== To do ==
(A) In the article on Maryland seniors' prescription costs, rewrite the stretch from "Indeed, legislators are" through "Eckardt, R- Dorchester.", substituting "hospital stays" for "hospitalization".
(B) According to the article on Maryland seniors' prescription costs, which two health plans pulled out of 14 rural counties on Jan. 1?

== Supplied text ==
----------------

Spearheaded by Delegate Ronald A. Guns, D-Cecil, a troop of legislators from Western and Southern Maryland and the Eastern Shore are researching alternatives to temporarily relieve seniors’ prescription dilemma until the federal government can add drug coverage to Medicare.
“Seniors should not have this kind of worry – not in this nation and not in this state,” said Delegate Norman H. Conway, D-Wicomico.
With a $1 billion state surplus and an expected $4 billion in tobacco settlements, legislators have fiscal room for such action.
One idea under discussion is to use this money to lure Medicare HMOs back to rural areas with subsidies. Another is to set up a state-run prescription service.
“We all understand senior citizens’ problems right now. We are just trying to find the quickest and simplest way to deal with it,” said Delegate Donald B. Elliott, R-Carroll.
Elliott, a pharmacist, said to save money his customers don’t take their medications as prescribed or miss filling a prescriptions.
“Now that is just a sad situation,” he said.
FreeState Health Plan and United Healthcare-Mid Atlantic pulled out of 14 rural counties Jan. 1, after claiming federal reimbursements for Medicare recipients were too low.
Federal budget cuts in 1997 slashed about $200 billion from Medicare over five years, thereby greatly reducing federal reimbursements to health providers. Plus, federal reimbursements already were lower for rural patients.
In 1998, FreeState tried to recover millions of dollars it says it lost by imposing a $75 premium in rural areas. But it still was forced to withdraw because the sparse senior populations and distant doctors combined were too costly. It charges a $50 premium in urban areas.
With such a large population of seniors and 14 counties left without coverage, Maryland legislators are left tossing around ideas and crunching numbers trying to fill the void. While their plans to correct the state’s prescription predicament are embryonic, their determination to pass something this session is firm.
“We are just trying to get (rural) seniors on the same playing field as the urbanite seniors,” said Delegate George C. Edwards, R-Garrett. “Right now they have nothing.”
A portion of the $4.4 billion the state expects from the tobacco settlement over the next 20 years could be tapped to compensate FreeState’s claimed $3 million loss and lure the company back, lawmakers say.
But patient advocates urge legislators to use the money more wisely and funnel the surplus more directly to senior citizens.
It would be a “gross disservice” to filter tax and tobacco money through “badly mismanaged HMOs,” said Charles Gerhardt of the Maryland Patient Advocacy Group. He recommended using the money to enhance the state’s existing prescription programs, such as the Maryland Pharmacy Assistance Program for low- income Medicare and Medicaid recipients.
Indeed, legislators are weighing using the money to set up a temporary prescription service similar to MPAP or the State Employees Pharmacy Plan.
“We just want to provide (senior citizens) with adequate medication so we can prevent long-term hospitalization,” said Delegate Adelaide C. Eckardt, R- Dorchester.
We can’t sit around when the “federal level has not been responsive,” she said.
Last November, U.S. Sen. Barbara A. Mikulski, D-Baltimore, passed the Balanced Budget Refinement Act of 1999 that restored $16 billion in Medicare funding to providers nationwide and gave a 5 percent bonus to HMOs entering areas without one. But there was no provision requiring HMOs stay in rural areas.
Mikulski has vowed to pass legislation that would add a prescription drug benefit to Medicare this session in Congress.
But until then, seniors will have to scrape for prescription money.
Without a Medicare HMO, seniors can either apply for a Medicare supplemental insurance plan that, for about $100 to $200 per month, covers prescription or dental expenses, or simply pay out-of-pocket for prescriptions.
“And that is bad for senior citizens on a fixed income, who often have multiple prescriptions,” said Stephanie Garrity, Chief of the Client and Community Services Division for the Maryland Department on Aging.
“Senior citizens,” she said, end up “halving and quartering their medications to save money, making choices between food and medication and relying on doctors for sample medications.”

----------------

== Record set ==
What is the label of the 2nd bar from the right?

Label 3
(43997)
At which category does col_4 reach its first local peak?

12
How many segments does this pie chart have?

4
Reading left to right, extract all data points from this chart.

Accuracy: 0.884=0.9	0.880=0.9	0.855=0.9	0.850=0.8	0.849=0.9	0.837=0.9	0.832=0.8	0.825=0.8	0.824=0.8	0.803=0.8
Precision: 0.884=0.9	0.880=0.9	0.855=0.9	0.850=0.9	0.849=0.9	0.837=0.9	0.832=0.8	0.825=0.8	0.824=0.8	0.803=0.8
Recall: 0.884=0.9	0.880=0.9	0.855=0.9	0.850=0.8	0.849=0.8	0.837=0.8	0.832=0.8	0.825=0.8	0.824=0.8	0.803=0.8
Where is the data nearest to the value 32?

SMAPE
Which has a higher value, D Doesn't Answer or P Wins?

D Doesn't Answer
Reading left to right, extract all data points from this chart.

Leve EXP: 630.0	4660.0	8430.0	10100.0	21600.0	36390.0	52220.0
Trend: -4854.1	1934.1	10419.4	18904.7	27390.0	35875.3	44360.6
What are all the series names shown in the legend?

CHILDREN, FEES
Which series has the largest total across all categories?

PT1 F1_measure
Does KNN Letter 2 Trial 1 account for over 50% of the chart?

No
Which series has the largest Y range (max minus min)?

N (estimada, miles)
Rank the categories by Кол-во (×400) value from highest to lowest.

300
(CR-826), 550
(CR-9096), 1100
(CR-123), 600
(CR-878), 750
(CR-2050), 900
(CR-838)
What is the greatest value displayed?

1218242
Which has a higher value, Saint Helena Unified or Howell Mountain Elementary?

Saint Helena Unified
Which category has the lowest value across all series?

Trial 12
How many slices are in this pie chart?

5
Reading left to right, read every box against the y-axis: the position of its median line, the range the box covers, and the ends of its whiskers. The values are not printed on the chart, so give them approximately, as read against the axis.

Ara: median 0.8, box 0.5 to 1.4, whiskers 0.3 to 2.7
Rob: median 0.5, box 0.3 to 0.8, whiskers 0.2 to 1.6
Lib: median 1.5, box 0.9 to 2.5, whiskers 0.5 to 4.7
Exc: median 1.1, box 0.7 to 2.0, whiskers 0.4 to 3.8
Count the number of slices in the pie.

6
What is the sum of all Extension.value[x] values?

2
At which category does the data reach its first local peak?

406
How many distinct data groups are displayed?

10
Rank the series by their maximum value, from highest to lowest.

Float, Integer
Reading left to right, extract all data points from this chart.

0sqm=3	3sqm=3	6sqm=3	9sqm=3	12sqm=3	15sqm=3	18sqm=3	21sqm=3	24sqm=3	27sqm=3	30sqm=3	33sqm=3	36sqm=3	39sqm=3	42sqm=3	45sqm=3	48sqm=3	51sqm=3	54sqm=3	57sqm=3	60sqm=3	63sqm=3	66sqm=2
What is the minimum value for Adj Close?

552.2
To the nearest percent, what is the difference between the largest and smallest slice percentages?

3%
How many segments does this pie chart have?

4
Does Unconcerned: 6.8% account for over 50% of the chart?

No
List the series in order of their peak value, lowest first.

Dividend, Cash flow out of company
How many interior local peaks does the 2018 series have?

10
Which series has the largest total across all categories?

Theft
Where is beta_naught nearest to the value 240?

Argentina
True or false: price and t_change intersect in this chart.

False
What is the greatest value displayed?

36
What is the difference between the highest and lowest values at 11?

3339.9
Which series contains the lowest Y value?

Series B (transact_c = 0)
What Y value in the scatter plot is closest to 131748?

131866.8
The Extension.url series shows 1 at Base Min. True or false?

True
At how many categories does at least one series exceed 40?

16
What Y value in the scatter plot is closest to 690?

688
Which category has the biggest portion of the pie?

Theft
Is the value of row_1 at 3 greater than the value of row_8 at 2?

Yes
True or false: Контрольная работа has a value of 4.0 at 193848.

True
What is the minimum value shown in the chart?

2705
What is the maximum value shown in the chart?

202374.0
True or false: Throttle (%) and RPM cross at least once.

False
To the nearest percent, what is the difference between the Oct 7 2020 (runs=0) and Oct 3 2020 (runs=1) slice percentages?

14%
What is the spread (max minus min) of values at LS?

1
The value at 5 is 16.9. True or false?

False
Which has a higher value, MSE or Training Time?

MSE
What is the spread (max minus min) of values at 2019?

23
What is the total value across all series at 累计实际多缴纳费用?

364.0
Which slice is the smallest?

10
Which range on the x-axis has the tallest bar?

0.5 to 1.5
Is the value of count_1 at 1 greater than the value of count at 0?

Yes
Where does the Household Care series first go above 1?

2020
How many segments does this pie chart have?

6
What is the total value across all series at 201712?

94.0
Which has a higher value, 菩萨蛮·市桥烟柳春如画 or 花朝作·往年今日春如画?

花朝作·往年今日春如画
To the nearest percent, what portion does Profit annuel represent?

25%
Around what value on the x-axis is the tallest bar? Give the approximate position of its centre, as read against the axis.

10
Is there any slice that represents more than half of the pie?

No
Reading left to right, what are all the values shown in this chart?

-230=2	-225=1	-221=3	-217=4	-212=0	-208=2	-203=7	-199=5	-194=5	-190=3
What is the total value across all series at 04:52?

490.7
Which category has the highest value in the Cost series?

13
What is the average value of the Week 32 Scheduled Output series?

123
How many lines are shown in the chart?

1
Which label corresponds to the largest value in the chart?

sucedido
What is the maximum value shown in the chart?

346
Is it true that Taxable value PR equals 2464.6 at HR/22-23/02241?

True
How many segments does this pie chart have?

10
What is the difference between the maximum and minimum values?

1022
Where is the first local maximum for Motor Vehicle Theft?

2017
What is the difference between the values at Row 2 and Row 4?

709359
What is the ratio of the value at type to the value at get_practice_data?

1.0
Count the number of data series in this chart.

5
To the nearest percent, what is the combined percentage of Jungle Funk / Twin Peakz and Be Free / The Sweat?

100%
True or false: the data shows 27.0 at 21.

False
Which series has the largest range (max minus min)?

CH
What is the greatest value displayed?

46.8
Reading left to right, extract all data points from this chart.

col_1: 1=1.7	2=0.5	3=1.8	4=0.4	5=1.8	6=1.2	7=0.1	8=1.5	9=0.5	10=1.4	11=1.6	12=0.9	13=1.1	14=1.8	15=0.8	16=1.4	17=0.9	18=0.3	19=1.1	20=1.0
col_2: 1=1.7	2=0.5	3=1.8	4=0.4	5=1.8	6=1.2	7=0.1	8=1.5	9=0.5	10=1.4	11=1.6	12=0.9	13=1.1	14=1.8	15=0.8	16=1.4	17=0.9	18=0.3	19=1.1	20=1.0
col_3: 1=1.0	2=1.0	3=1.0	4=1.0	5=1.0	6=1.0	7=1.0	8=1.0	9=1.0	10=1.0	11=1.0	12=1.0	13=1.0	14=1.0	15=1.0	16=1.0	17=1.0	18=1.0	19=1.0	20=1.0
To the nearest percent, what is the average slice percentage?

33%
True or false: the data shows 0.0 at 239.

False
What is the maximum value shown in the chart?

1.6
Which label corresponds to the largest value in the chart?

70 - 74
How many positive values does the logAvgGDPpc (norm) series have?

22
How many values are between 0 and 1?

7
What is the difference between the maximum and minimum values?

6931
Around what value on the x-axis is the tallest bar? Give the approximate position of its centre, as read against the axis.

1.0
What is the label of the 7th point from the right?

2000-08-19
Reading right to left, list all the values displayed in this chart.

----------------

== Solutions below ==
(A)
Indeed, legislators are weighing using the money to set up a temporary prescription service similar to MPAP or the State Employees Pharmacy Plan.
“We just want to provide (senior citizens) with adequate medication so we can prevent long-term hospital stays,” said Delegate Adelaide C. Eckardt, R- Dorchester.

(B) FreeState Health Plan and United Healthcare-Mid Atlantic.